▸ **Problem requirements**
Could you retype the lines below, starting at the line holding "pinky pip: (138, 172)" and stopping at the line holding "ring pip: (210, 143)", inclusive? Copy them exactly and drop the images.
*** Opening of Records shown ***
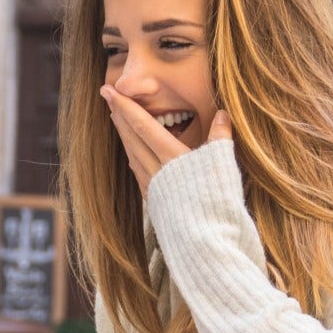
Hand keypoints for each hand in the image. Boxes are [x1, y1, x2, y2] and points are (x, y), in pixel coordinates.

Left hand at [104, 84, 230, 194]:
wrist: (206, 242)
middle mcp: (156, 171)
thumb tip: (223, 114)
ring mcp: (153, 187)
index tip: (108, 90)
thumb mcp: (223, 165)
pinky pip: (138, 172)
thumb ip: (221, 137)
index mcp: (171, 158)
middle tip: (108, 97)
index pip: (144, 125)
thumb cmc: (218, 203)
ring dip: (124, 135)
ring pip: (133, 154)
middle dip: (120, 116)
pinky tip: (132, 154)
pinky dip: (133, 156)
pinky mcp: (154, 202)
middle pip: (133, 138)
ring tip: (118, 120)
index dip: (126, 106)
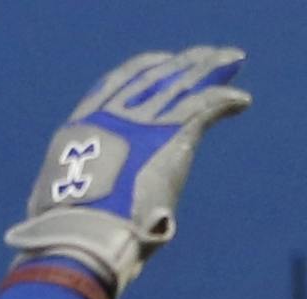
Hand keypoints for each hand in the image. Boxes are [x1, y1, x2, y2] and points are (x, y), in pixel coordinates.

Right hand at [6, 46, 251, 295]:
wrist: (87, 234)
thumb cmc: (71, 234)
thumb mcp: (63, 204)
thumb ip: (77, 196)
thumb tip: (68, 213)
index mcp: (82, 128)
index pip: (113, 87)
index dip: (140, 71)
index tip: (160, 63)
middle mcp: (113, 117)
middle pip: (153, 78)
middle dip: (180, 64)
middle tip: (204, 56)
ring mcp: (143, 124)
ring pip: (182, 84)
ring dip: (208, 69)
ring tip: (231, 59)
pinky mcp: (173, 137)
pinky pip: (204, 107)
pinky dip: (224, 100)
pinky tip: (242, 99)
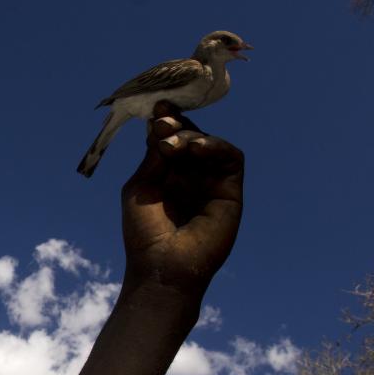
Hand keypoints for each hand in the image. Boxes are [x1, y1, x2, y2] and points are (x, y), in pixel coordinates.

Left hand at [120, 100, 243, 298]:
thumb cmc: (145, 232)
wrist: (162, 267)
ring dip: (193, 135)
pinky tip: (196, 147)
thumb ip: (154, 156)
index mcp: (167, 173)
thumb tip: (161, 123)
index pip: (171, 137)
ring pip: (210, 143)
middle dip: (177, 124)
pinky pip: (232, 158)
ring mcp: (211, 182)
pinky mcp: (231, 192)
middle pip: (191, 135)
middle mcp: (191, 175)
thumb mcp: (141, 186)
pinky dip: (216, 146)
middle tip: (163, 121)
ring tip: (173, 143)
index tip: (156, 107)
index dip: (166, 120)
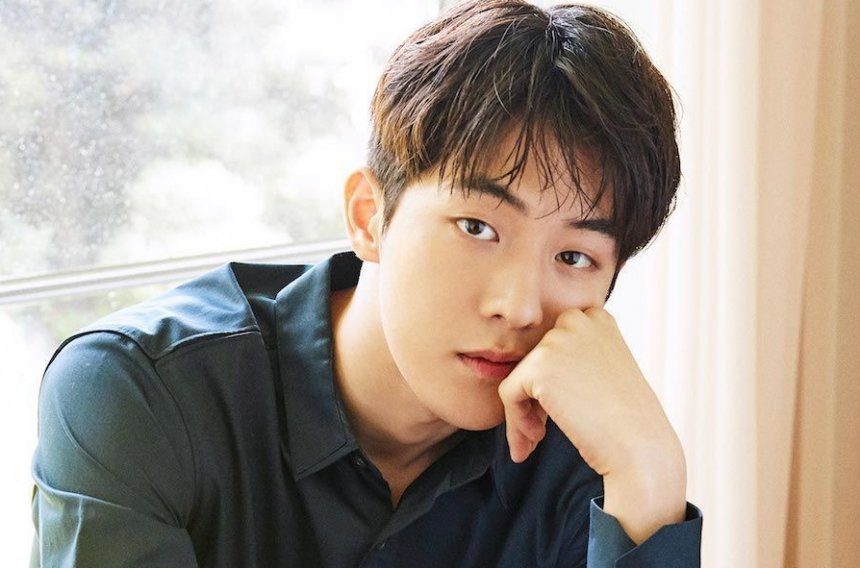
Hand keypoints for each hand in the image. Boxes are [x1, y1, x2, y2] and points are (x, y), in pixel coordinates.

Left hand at [497, 306, 683, 476]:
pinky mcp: (538, 366)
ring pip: (518, 377)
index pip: (553, 345)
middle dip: (533, 396)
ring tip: (536, 440)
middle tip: (542, 430)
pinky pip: (507, 393)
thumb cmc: (627, 421)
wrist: (641, 448)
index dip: (551, 381)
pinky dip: (515, 421)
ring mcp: (557, 341)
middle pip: (533, 359)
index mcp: (597, 319)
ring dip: (522, 411)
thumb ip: (573, 362)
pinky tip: (536, 440)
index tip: (559, 410)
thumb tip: (529, 373)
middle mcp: (577, 321)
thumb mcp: (604, 374)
*** Close of Records shown ***
▸ **Solution**
pinky pip: (138, 172)
thumb ip: (221, 137)
index mcp: (171, 158)
middle tip: (108, 97)
index pip: (144, 125)
thumb cmc: (218, 203)
ring dip: (124, 135)
ring pip: (133, 154)
middle dip: (120, 116)
pinky tip: (132, 154)
pinky dip: (133, 156)
pinky mcp: (154, 202)
middle pip: (133, 138)
ring tip: (118, 120)
index dip: (126, 106)
Hand keypoints for each hand in the image. Boxes are [x1, y1, x2, y2] and points are (x, y), in pixel coordinates.

Right hand at [6, 46, 251, 295]:
wrist: (87, 234)
thumb cmc: (71, 234)
thumb mcp: (63, 204)
thumb ip: (77, 196)
thumb tip: (68, 213)
index mcp: (82, 128)
index pip: (113, 87)
index dip: (140, 71)
index tip: (160, 63)
middle mcp: (113, 117)
middle pip: (153, 78)
middle dip: (180, 64)
middle tip: (204, 56)
ring mcp: (143, 124)
ring pip: (182, 84)
ring dip: (208, 69)
ring tip: (231, 59)
pinky mcp: (173, 137)
pinky pip: (204, 107)
pinky dip: (224, 100)
pinky tip: (242, 99)
Hand keypoints for each hand in the image. Boxes are [x1, y1, x2, y2] and points are (x, y), in pixel coordinates.

Left hand at [120, 100, 243, 298]:
thumb cmc: (145, 232)
wrist: (162, 267)
ring dip: (193, 135)
pinky tip: (196, 147)
thumb ip: (154, 156)
index mcp: (167, 173)
thumb tip: (161, 123)
index pip: (171, 137)
ring pip: (210, 143)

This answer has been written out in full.